● Written problem
Present the listing from its first line up to and including the line with "243V224L245 223L237 244L230" as a Markdown table with the columns "No." and "Line", numbering each row in "No." and skipping any blank lines.

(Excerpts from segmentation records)
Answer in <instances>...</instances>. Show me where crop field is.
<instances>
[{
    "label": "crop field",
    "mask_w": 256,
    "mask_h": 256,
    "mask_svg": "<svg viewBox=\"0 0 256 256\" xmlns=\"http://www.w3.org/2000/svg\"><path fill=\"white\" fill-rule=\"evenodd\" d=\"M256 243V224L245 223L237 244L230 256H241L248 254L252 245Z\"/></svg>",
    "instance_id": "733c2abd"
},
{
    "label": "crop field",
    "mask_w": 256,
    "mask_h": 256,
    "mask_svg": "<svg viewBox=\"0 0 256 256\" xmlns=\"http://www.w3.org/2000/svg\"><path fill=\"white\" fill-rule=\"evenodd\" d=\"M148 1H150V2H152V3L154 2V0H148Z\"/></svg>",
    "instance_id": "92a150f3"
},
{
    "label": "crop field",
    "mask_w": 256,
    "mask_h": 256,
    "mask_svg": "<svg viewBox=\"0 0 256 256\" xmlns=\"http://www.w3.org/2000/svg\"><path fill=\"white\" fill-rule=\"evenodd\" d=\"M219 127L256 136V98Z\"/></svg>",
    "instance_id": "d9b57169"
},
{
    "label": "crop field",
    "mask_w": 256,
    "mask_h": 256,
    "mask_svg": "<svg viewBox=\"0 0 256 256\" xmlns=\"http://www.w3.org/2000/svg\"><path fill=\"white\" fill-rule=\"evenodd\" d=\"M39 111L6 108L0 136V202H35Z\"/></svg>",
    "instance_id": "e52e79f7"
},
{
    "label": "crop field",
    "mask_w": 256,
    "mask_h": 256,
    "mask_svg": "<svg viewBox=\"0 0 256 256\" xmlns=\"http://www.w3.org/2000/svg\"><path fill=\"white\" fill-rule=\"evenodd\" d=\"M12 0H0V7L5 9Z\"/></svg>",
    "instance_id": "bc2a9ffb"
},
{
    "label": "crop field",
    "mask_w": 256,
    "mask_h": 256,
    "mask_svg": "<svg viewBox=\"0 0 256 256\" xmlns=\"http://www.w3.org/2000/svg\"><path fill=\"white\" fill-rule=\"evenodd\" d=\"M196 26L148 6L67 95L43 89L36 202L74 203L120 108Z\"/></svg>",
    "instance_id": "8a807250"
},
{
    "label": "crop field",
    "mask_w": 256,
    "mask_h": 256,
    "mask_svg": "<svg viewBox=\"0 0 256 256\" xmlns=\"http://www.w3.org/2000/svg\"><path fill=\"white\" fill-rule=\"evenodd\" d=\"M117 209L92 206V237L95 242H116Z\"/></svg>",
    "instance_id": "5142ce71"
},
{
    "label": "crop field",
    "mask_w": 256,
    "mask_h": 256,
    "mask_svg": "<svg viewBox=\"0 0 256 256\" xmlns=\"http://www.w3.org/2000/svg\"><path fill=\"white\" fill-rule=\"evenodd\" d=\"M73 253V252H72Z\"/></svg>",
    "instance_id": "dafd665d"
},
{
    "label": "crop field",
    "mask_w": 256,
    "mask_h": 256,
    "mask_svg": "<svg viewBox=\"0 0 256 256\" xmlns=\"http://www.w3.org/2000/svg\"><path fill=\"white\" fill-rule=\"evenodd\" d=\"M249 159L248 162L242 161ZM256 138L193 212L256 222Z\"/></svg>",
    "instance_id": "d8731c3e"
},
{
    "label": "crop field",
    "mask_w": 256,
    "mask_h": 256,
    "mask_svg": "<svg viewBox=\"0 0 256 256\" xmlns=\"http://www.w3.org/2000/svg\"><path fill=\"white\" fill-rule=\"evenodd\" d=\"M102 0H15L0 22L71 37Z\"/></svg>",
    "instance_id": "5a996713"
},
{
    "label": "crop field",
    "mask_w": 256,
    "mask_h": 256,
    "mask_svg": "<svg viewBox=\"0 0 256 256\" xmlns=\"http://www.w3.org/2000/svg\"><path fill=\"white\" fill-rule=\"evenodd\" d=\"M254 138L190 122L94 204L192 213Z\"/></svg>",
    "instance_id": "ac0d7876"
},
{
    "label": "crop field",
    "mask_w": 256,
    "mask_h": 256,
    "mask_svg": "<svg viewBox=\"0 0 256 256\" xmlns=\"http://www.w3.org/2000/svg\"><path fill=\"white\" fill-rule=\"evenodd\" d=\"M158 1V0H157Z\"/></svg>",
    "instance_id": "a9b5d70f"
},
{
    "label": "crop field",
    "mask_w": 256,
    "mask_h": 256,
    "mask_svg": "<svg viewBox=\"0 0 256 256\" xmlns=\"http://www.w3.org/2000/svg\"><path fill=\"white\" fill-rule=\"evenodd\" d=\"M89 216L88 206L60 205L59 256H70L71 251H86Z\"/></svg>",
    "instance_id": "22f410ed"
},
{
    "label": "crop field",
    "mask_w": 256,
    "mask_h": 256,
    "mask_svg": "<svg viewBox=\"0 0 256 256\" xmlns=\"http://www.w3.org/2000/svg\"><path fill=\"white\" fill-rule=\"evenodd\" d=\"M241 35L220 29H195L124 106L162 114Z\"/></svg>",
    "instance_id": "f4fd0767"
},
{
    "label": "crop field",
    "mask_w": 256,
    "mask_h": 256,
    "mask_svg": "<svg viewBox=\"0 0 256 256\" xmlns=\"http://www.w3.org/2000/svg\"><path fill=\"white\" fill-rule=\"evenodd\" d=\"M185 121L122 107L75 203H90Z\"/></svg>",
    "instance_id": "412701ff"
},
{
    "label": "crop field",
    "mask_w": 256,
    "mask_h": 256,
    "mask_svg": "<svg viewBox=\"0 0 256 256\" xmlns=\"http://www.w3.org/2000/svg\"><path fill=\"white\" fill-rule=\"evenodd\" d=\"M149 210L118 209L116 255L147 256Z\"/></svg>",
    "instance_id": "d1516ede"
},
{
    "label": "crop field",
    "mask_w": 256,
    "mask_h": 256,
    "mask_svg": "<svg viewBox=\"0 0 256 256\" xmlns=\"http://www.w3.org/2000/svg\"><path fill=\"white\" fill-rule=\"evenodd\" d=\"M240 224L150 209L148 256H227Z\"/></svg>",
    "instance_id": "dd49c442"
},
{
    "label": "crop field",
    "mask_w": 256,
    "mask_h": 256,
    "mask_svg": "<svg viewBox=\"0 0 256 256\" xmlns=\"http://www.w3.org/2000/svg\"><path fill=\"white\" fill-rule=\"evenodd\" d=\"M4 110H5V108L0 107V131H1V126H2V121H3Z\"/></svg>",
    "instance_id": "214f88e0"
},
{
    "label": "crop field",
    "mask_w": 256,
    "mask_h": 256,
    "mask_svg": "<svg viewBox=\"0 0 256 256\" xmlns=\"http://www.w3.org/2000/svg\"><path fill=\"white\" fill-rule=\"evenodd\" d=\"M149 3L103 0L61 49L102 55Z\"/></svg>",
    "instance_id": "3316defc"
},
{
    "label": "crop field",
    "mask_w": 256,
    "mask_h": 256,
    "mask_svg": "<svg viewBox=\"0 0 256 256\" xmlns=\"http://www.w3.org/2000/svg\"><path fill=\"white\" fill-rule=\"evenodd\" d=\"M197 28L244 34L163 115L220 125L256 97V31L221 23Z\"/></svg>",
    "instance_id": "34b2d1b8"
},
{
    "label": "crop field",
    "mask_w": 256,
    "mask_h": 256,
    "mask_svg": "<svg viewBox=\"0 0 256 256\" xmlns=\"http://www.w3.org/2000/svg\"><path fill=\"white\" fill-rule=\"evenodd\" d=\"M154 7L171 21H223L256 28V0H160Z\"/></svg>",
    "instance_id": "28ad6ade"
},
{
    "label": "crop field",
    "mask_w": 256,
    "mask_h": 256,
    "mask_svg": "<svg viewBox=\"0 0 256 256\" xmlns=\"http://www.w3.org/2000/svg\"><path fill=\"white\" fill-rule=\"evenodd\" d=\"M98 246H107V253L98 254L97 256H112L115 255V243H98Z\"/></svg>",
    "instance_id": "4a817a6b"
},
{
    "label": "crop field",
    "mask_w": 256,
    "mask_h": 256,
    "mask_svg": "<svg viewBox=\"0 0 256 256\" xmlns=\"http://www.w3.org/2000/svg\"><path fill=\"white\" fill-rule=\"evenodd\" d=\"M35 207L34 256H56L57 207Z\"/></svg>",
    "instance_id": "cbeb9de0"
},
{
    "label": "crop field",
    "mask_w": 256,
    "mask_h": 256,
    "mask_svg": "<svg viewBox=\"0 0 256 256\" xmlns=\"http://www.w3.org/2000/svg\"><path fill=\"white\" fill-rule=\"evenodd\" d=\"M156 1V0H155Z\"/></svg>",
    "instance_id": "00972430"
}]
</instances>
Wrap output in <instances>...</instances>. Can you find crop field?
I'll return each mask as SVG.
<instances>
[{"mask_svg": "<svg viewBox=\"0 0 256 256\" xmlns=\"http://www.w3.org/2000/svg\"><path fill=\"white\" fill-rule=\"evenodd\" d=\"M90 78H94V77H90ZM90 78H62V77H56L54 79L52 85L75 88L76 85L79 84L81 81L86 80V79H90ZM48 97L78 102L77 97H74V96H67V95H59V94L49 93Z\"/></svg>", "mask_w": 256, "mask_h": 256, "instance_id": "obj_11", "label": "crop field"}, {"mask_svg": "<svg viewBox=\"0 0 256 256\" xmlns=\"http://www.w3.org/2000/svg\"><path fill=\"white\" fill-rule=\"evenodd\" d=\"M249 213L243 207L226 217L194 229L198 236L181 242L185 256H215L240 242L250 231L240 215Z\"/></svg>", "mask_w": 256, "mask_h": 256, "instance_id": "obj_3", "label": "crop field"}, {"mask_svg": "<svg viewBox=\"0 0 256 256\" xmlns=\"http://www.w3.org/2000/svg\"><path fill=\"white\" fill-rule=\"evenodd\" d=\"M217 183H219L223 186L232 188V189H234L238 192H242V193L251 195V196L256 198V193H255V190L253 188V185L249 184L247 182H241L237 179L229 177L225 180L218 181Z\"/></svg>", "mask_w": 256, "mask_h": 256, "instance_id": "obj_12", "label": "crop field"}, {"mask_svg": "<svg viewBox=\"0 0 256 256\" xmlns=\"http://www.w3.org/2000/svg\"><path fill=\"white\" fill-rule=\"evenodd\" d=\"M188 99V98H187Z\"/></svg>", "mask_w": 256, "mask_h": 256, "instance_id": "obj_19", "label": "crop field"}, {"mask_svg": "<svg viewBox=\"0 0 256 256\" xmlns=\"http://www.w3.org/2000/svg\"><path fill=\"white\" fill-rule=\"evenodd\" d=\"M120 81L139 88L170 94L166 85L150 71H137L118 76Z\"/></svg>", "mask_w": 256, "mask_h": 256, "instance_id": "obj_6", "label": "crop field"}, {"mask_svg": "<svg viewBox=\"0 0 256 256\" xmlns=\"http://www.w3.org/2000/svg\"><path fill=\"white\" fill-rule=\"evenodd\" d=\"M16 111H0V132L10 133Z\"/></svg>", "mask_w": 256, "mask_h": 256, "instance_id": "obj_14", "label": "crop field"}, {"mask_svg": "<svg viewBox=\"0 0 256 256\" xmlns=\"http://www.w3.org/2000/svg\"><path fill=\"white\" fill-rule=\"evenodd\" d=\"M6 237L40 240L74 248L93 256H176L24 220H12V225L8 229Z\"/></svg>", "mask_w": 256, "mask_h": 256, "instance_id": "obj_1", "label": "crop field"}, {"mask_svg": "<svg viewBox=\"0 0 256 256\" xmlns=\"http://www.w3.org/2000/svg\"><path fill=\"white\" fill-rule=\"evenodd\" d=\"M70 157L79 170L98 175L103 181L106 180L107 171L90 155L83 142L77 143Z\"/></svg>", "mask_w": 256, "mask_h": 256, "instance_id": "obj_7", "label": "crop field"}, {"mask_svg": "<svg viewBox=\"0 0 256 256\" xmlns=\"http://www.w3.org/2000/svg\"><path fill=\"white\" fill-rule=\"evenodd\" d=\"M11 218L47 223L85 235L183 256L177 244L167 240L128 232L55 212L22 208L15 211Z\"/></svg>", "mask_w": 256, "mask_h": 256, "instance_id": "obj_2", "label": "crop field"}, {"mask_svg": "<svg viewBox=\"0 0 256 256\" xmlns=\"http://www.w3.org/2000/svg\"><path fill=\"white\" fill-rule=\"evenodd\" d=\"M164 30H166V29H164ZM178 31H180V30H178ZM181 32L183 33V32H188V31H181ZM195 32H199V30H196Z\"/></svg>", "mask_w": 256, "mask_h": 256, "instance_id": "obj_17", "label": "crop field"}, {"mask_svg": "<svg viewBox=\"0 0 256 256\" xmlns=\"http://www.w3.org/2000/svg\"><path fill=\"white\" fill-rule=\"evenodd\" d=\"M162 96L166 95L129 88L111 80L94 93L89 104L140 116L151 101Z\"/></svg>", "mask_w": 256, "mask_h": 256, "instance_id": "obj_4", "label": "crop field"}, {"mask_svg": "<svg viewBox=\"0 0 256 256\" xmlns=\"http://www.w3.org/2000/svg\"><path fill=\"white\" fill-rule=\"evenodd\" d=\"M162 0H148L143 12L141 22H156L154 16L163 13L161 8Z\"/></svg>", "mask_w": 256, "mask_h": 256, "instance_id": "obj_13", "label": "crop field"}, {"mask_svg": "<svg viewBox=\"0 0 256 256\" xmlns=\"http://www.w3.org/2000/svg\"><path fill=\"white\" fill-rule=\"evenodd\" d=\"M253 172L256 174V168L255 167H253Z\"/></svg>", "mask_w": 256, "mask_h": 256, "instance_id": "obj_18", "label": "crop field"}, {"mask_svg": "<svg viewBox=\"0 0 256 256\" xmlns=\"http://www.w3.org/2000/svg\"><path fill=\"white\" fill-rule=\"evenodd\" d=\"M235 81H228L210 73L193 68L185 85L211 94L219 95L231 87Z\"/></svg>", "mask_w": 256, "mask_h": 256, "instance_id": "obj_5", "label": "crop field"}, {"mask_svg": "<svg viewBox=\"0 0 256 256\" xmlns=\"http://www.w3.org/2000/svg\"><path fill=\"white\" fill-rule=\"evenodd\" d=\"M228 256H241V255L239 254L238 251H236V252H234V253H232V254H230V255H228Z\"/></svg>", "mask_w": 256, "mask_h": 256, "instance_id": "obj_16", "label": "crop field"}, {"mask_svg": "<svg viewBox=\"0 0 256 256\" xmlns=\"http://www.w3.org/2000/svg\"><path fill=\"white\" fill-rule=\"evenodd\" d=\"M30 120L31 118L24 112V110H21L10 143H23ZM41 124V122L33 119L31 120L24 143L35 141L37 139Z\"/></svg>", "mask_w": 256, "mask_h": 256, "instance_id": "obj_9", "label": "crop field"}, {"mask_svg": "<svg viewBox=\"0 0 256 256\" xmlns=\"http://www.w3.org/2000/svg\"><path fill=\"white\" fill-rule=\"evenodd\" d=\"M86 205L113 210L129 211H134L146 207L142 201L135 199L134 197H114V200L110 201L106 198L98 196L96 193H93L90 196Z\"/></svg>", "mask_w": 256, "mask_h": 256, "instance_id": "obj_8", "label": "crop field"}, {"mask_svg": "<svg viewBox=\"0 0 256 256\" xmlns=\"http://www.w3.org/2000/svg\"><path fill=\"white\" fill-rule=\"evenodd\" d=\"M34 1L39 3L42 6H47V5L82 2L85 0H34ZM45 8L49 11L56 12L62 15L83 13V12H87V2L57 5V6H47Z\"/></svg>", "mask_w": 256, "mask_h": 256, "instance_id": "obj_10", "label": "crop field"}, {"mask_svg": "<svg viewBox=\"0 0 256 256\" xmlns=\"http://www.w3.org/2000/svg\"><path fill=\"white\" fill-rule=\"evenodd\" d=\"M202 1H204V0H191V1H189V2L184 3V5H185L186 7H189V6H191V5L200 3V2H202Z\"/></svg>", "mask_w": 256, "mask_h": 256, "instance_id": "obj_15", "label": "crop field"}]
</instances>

● Answer for the task
| No. | Line |
|---|---|
| 1 | Answer in <instances>...</instances>. Show me where crop field is. |
| 2 | <instances> |
| 3 | [{ |
| 4 |     "label": "crop field", |
| 5 |     "mask_w": 256, |
| 6 |     "mask_h": 256, |
| 7 |     "mask_svg": "<svg viewBox=\"0 0 256 256\" xmlns=\"http://www.w3.org/2000/svg\"><path fill=\"white\" fill-rule=\"evenodd\" d=\"M256 243V224L245 223L237 244L230 256H241L248 254L252 245Z\"/></svg>", |